Quando se pensa em queimadas, a imagem que costuma vir à mente é de devastação. Contudo, no Cerrado brasileiro, o fogo ganha uma nova perspectiva: ele é parte vital da renovação e da exuberância da vegetação nativa. A diversidade florística que brota nos campos naturais do bioma está profundamente conectada ao calor intenso e ao ciclo periódico das queimadas. Ao contrário do senso comum, são esses fatores – e não a composição do solo – os maiores responsáveis por moldar a estrutura e a vitalidade da flora cerratense.
Pesquisadores da Unicamp, em parceria com o Instituto de Pesquisas Ambientais de São Paulo, mapearam 14 áreas de Cerrado distribuídas entre cinco estados brasileiros. A investigação mergulhou nas características botânicas desses espaços, observando a composição vegetal, a estrutura da vegetação, os padrões climáticos e o histórico de incêndios ao longo de mais de três décadas. O resultado surpreende: as regiões que registraram maior frequência de queimadas apresentaram também maior variedade de espécies vegetais.
Esse achado coloca em xeque antigas interpretações que centralizavam o papel do solo na biodiversidade do bioma. Em vez disso, o calor intenso e o fogo regular parecem funcionar como verdadeiros catalisadores ecológicos, criando condições mais favoráveis ao surgimento e à sobrevivência de espécies adaptadas à seca, menos competitivas em solos excessivamente úmidos ou sombreados. As altas temperaturas, aliadas à escassez hídrica em determinadas épocas do ano, limitam o domínio de espécies mais agressivas, permitindo que a vegetação mais típica e resiliente do Cerrado floresça.
Além disso, a ação do fogo não é sinônimo de destruição indiscriminada, como ocorre nos incêndios acidentais ou criminosos.
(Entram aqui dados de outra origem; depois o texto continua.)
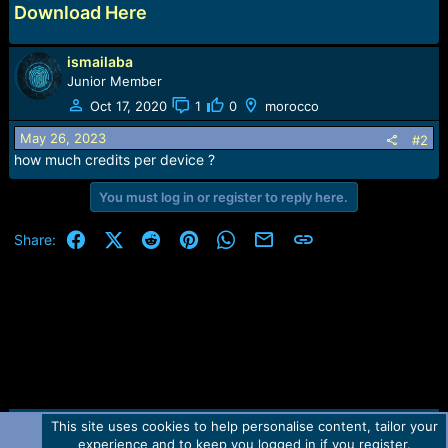
Download Here
ismailaba
Junior Member
Oct 17, 2020
1
0
morocco
May 26, 2023
#2
how much credits per device ?
You must log in or register to reply here.
Facebook
X (Twitter)
Reddit
Pinterest
WhatsApp
Email
Link
Share:
This site uses cookies to help personalise content, tailor your
Contact us
TOS
Privacy policy
Help
Home
R
experience and to keep you logged in if you register.
S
As chamadas queimadas controladas seguem diretrizes rigorosas, respeitando condições específicas de temperatura, umidade e direção do vento. Executadas por equipes especializadas, essas práticas cumprem um papel estratégico na manutenção ecológica dos campos naturais, ao remover o excesso de biomassa, reduzir a competição por luz e nutrientes, e abrir espaço para a regeneração de plantas endêmicas que dependem de ambientes mais abertos.
O fogo, nesse contexto, atua como um agente de equilíbrio, impedindo o adensamento excessivo da vegetação – fator que tem sido um dos principais responsáveis pela redução da diversidade nas áreas campestres. O que se observa, inclusive, é que quando essas queimadas deixam de ocorrer, o bioma sofre. O crescimento desordenado de árvores e arbustos altera drasticamente a paisagem, reduz o espaço para gramíneas e espécies rasteiras, e empobrece a dinâmica natural do ecossistema.
Ainda não se sabe exatamente qual seria a frequência ideal de queimadas para garantir o chamado “equilíbrio saudável” do Cerrado. A regeneração pós-fogo depende de diversos fatores, como a quantidade de chuva após o evento e a intensidade das chamas. Porém, os dados mais recentes reforçam que a ausência completa de queimadas é mais prejudicial do que sua presença controlada.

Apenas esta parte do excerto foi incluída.